Был только один человек, от которого она могла надеяться со временем получить наследство, — тетя Клементина, единственная бездетная родственница, и вот теперь выясняется, что тетя Клементина, никому не сказав, превратила все свое состояние в пожизненную ренту.
Оставалось только поделить между собой личные вещи, шкатулку со старинными драгоценностями, безделушки, потому что мебель по завещанию переходила к служанке Эмме, которую пригласили за общий стол, но она пожелала остаться одна в кухне.
— Что бы тебе хотелось взять на память, Ника? Я сказала дяде Франсуа, что ты будешь рада камее. Она немножко старомодная, но очень хороша. Тетя Клементина носила ее до самого конца.
Раздел начали около четырех.
Детей услали в сад. Кое-кто из родни уезжал уже сегодня.
Заспорили об обручальных кольцах: тетя Клементина была вдова и носила два обручальных кольца, которые сняли у нее с пальца, и кто-то сказал, что этого делать не следовало.
— Серьги можно отдать Седине, а часы Жану…
Мужчины беседовали о работе, служившие в армии или на государственных должностях обсуждали преимущества службы в колониях.
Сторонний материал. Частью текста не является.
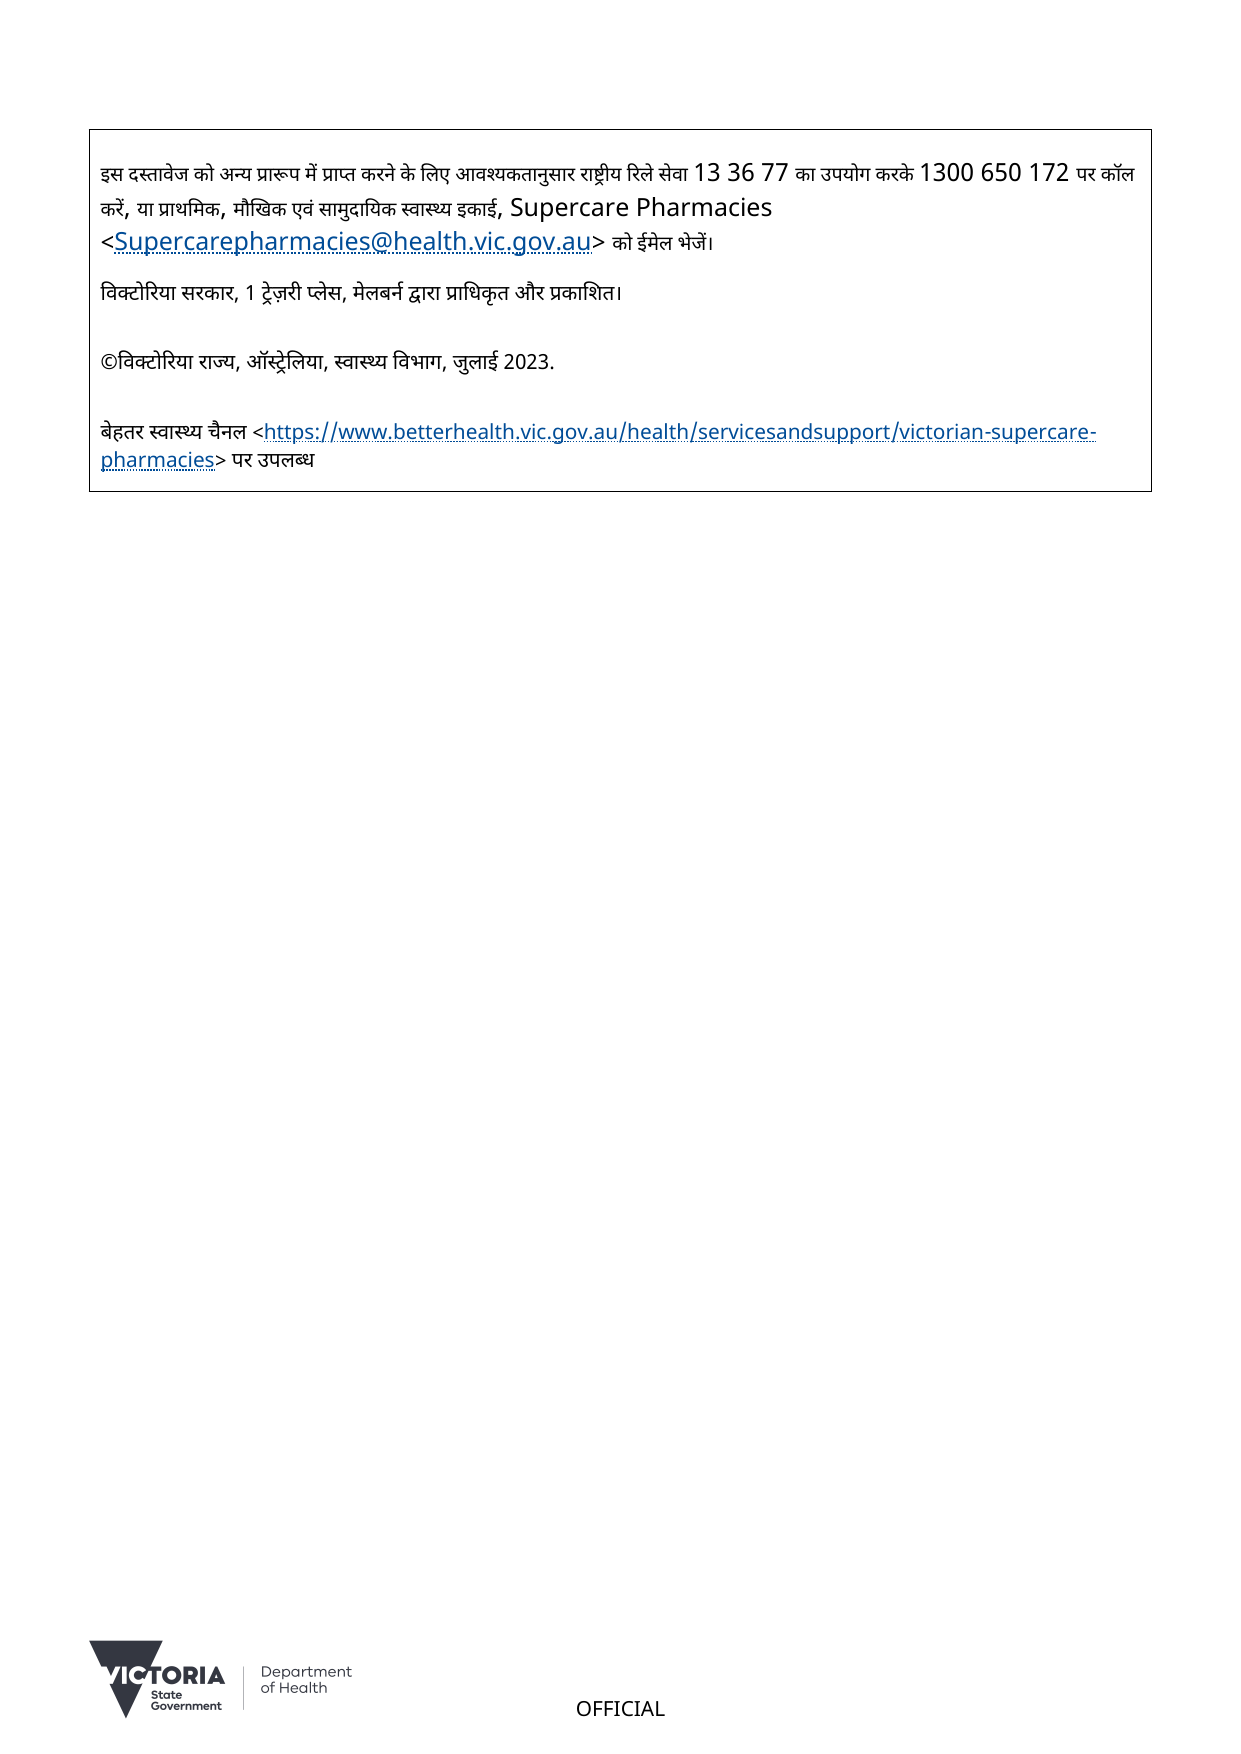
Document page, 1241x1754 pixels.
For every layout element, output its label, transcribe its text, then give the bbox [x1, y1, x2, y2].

table_header इस दस्तावेज को अन्य प्रारूप में प्राप्त करने के लिए आवश्यकतानुसार राष्ट्रीय रिले सेवा 13 36 77 का उपयोग करके 1300 650 172 पर कॉल करें, या प्राथमिक, मौखिक एवं सामुदायिक स्वास्थ्य इकाई, Supercare Pharmacies <Supercarepharmacies@health.vic.gov.au> को ईमेल भेजें। विक्टोरिया सरकार, 1 ट्रेज़री प्लेस, मेलबर्न द्वारा प्राधिकृत और प्रकाशित। ©विक्टोरिया राज्य, ऑस्ट्रेलिया, स्वास्थ्य विभाग, जुलाई 2023. बेहतर स्वास्थ्य चैनल <https://www.betterhealth.vic.gov.au/health/servicesandsupport/victorian-supercare-pharmacies> पर उपलब्ध [90, 130, 1151, 491]
picture [0, 1595, 1241, 1754]
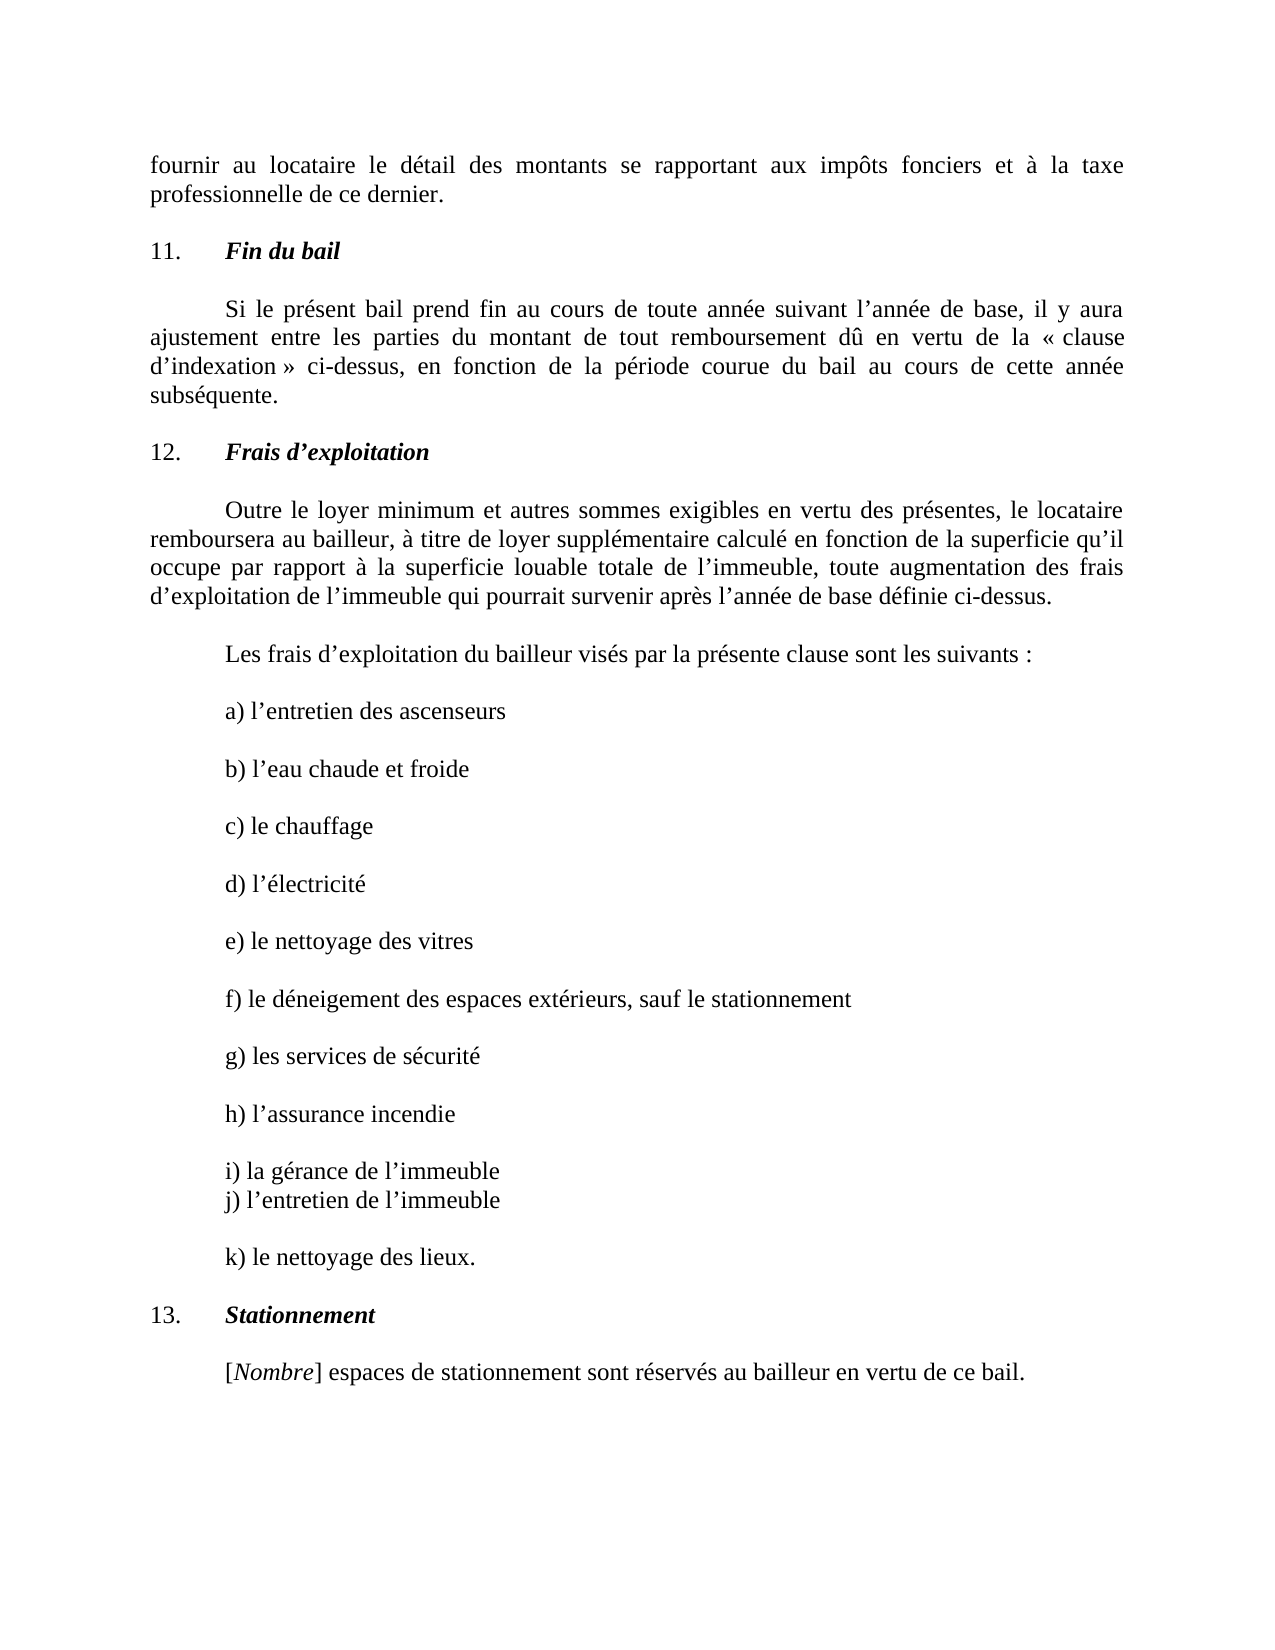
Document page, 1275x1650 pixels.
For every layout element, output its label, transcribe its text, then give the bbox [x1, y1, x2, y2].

text f) le déneigement des espaces extérieurs, sauf le stationnement [150, 984, 1125, 1012]
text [150, 150, 1125, 207]
text Outre le loyer minimum et autres sommes exigibles en vertu des présentes, le locataire remboursera au bailleur, à titre de loyer supplémentaire calculé en fonction de la superficie qu’il occupe par rapport à la superficie louable totale de l’immeuble, toute augmentation des frais d’exploitation de l’immeuble qui pourrait survenir après l’année de base définie ci-dessus. [150, 495, 1125, 610]
text g) les services de sécurité [150, 1041, 1125, 1070]
text a) l’entretien des ascenseurs [150, 696, 1125, 725]
text h) l’assurance incendie [150, 1099, 1125, 1127]
text 11. Fin du bail [150, 236, 1125, 265]
text d) l’électricité [150, 869, 1125, 897]
text i) la gérance de l’immeuble [150, 1156, 1125, 1185]
text Les frais d’exploitation du bailleur visés par la présente clause sont les suivants : [150, 639, 1125, 667]
text c) le chauffage [150, 811, 1125, 840]
text 13. Stationnement [150, 1300, 1125, 1329]
text [Nombre] espaces de stationnement sont réservés au bailleur en vertu de ce bail. [150, 1357, 1125, 1386]
text 12. Frais d’exploitation [150, 437, 1125, 466]
text b) l’eau chaude et froide [150, 754, 1125, 782]
text Si le présent bail prend fin au cours de toute année suivant l’année de base, il y aura ajustement entre les parties du montant de tout remboursement dû en vertu de la « clause d’indexation » ci-dessus, en fonction de la période courue du bail au cours de cette année subséquente. [150, 294, 1125, 409]
text k) le nettoyage des lieux. [150, 1242, 1125, 1271]
text e) le nettoyage des vitres [150, 926, 1125, 955]
text j) l’entretien de l’immeuble [150, 1185, 1125, 1214]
— …Лицей у нас, слава Богу, прекрасный. Я хотел бы получить назначение не раньше чем года через три, когда дети сдадут на бакалавра, а то менять учителей всегда нехорошо…
— Ника! Скажи откровенно, камея тебе?..
И она машинально бормочет то, чего от нее ждут:
— Это для меня слишком…
— Ничуть! Держи! И возьми вот эту фотографию — ты в саду с тетей Клементиной и ее мужем…
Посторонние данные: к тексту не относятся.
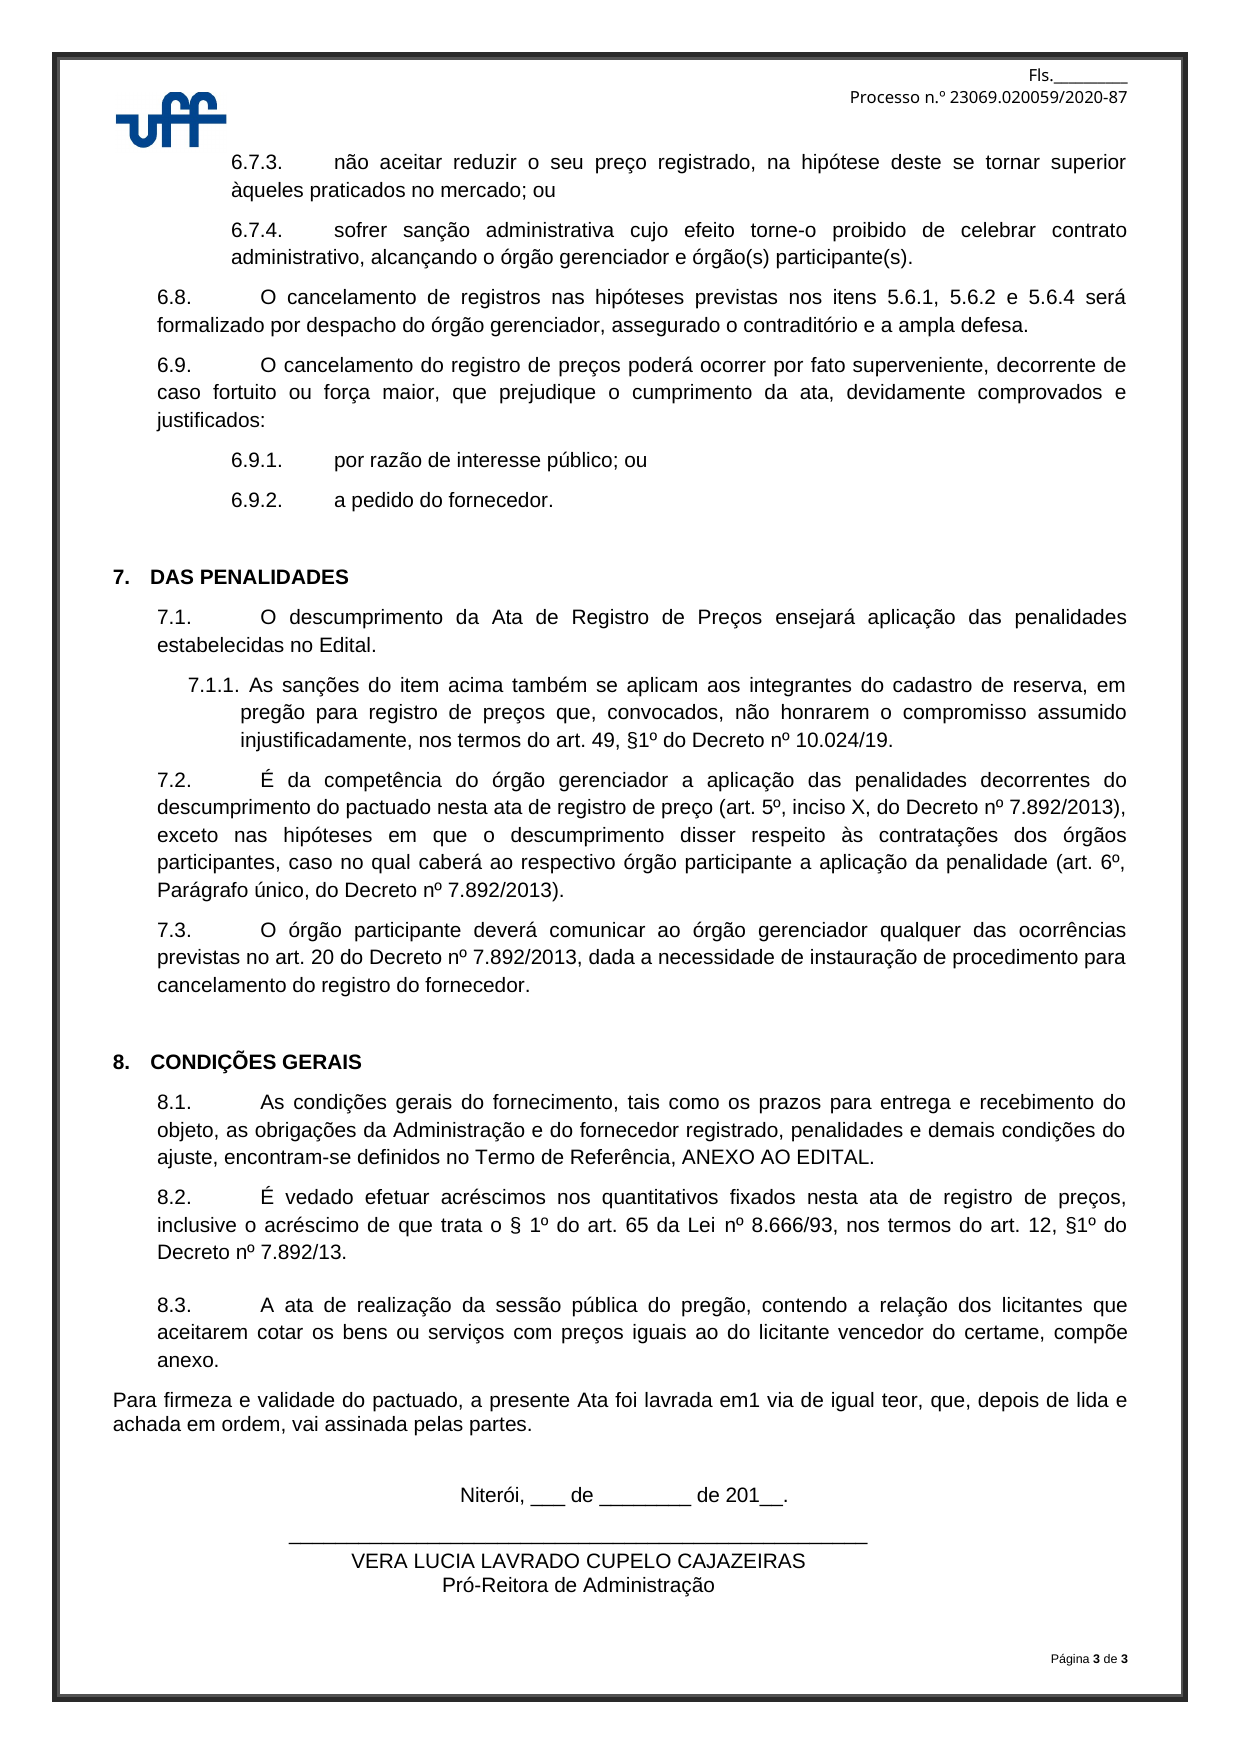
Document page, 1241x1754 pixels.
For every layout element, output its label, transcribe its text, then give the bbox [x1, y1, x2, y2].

Из-за ангара, построенного напротив, виден только маленький кусочек моря.
— Почему бы тебе не приехать на несколько дней погостить к нам, в Сен-Мало? Ты бы встряхнулась…
А что, заметно, что ей надо встряхнуться? Ничего подобного! Все это одни слова, их произносят при каждой встрече, а потом и не вспомнят.
— Когда ты уезжаешь?
— Завтра.
— Номер в гостинице заказала? Здесь-то, сама видишь… Зато сегодня вечером мы могли бы все вместе пообедать. Франсуа! Где бы нам пообедать, чтобы не слишком дорого?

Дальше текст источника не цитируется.